Shareholders’ information and inspection rights are still subject to confidentiality and other legitimate company interests. Such requests need only be granted to the extent that the requested information is needed for the exercise of shareholder rights. If the board refuses to answer questions or grant an inspection, shareholders may challenge the decision in court. Although this was already possible under the old law, by making these rights and obligations explicit the new law may make it easier for boards to decline requests in non-obvious cases and force shareholders to explain in court why their request should be allowed.
4. Right to Request a Special Investigation
Shareholders representing 5% of the share capital or voting rights of a listed company (rather than the previous 10% of the share capital or shares with a nominal value of CHF 2 million) now have the right to demand a special investigation from a court if the shareholder meeting has previously rejected such demand.
The new law also lowers evidentiary hurdles for a special investigation. Previously, a claimant had to show that it was more likely than not that a legal violation or a breach of a company’s articles of association had caused loss to the company or its shareholders. Under the new law, this standard has been lowered to such violation being suitable (geeignet) to have caused such a loss.
Despite these changes, commencing and conducting a special investigation remains a complex and lengthy process. It is therefore unlikely that the number of special investigations will increase materially under the new law.
Under the new law, shareholders may appoint litigation counsel to initiate, on behalf of the company and by simple majority, directors’ & officers’ liability lawsuits or actions to seek repayment of unjustified benefits against directors, officers, or shareholders, among others.
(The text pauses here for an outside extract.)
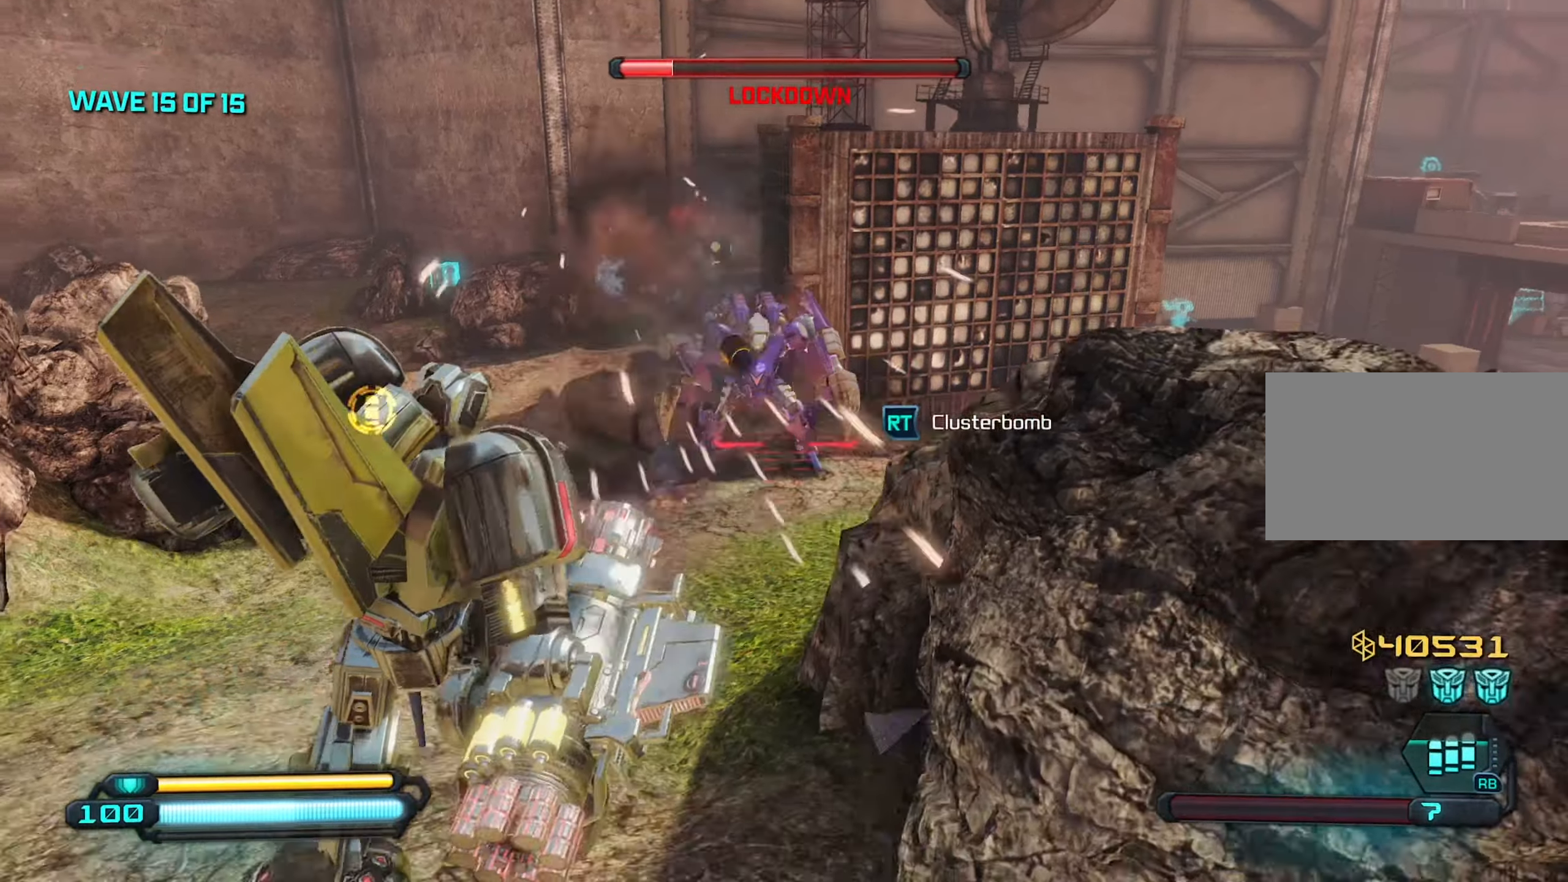
{"keys": ["a"], "mouse": [], "mouse_move": "still", "events": [[183, "mouse_left", "down"], [216, "d", "down"], [266, "mouse_left", "up"], [316, "s", "up"], [466, "a", "down"], [466, "d", "up"]]}
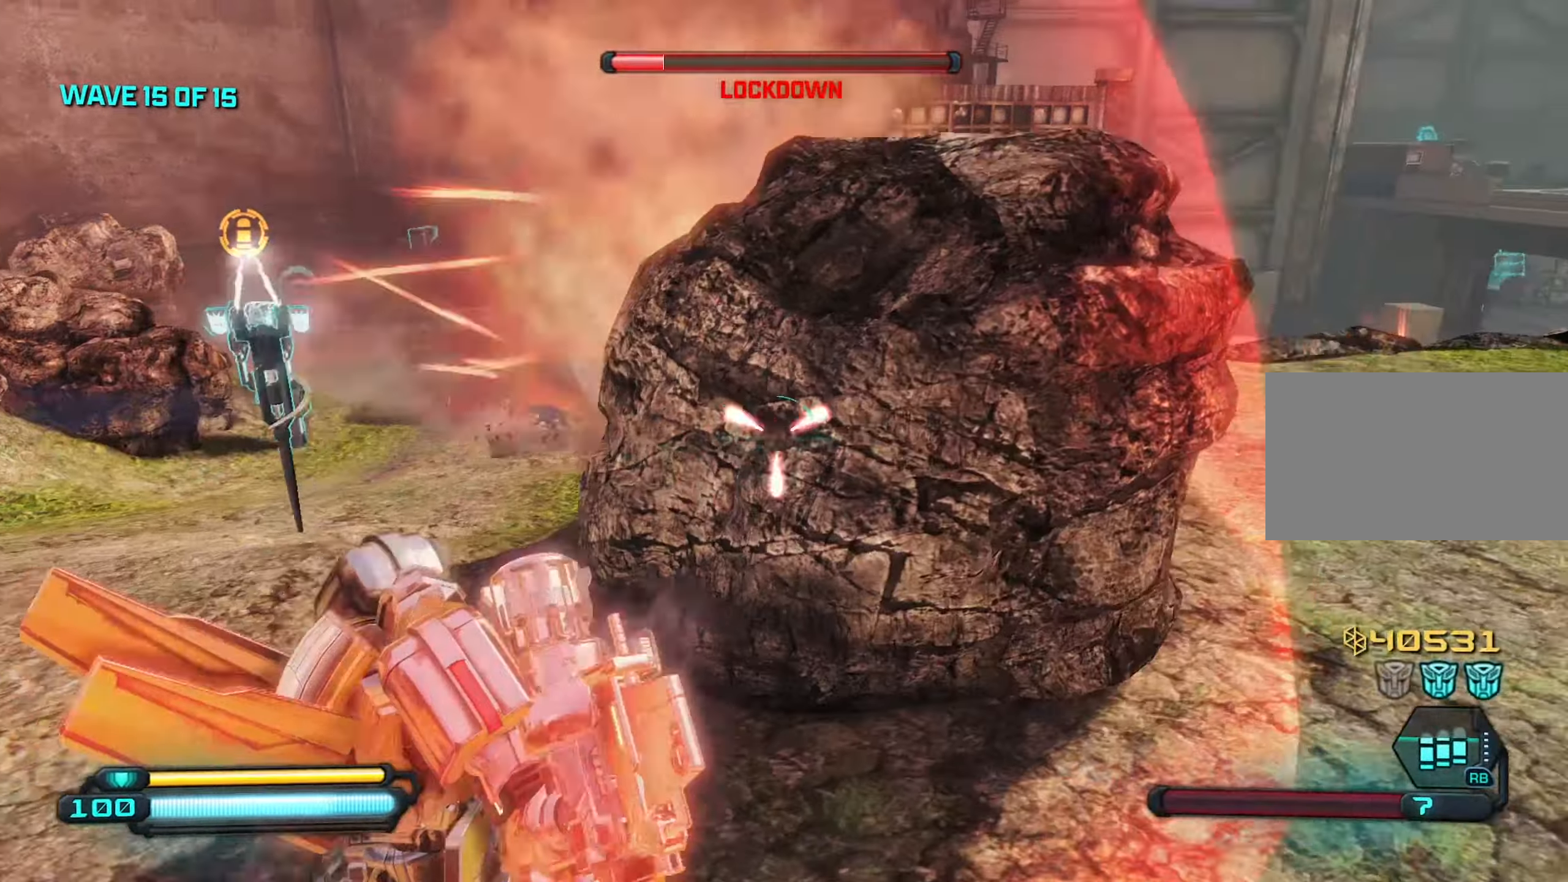
{"keys": [], "mouse": [], "mouse_move": "still", "events": [[333, "w", "down"], [483, "a", "up"], [483, "w", "up"]]}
Although this makes it easier for shareholders to appoint litigation counsel and force the company to bring a lawsuit, it is unlikely that shareholders will approve such lawsuits. If at all, it seems more effective to replace the board by the same voting majority and have the new board pursue such claims. However, the (threat of a) request for inclusion of such an action on the agenda of a shareholder meeting may be used to put pressure on the incumbent board and management.
Companies’ existing articles of association may not comply with the new rights and requirements set out above, particularly the new thresholds. As per the new law’s transitional rules, we believe that such conflicting provisions remain in force until January 1, 2025, at the latest, but must be amended by then. If, however, a company’s articles are silent regarding the matters that the new law affects, then the terms of the new law apply immediately.
The new law makes it easier for would-be activists to initiate campaigns, but it does not follow that they will be successful. Activist campaigns are often “low-cost and low-engagement”. Such campaigns may be limited to some e-mails and a public letter or two in which an activist raises its demands to the board. Rather than giving in to these (soft) demands, a board may refer an activist to its available corporate rights, such as the right to request a shareholder meeting, more often and leave the task, hassle and accountability for such actions to the activist. In any case, it will be more difficult for an activist shareholder to blame the board if the activist refrains from making use of available shareholder rights.
In sum, while the new rules do need to be considered in designing the defensive set-up of companies and may have certain effects, we do not expect them to become game changers for shareholder activism in Switzerland.
This Bulletin expresses general views of the authors as of the date of this Bulletin, without considering any particular fact pattern or circumstances. It does not constitute legal advice. Any liability for the accuracy, correctness, completeness or fairness of the contents of this Bulletin is explicitly excluded.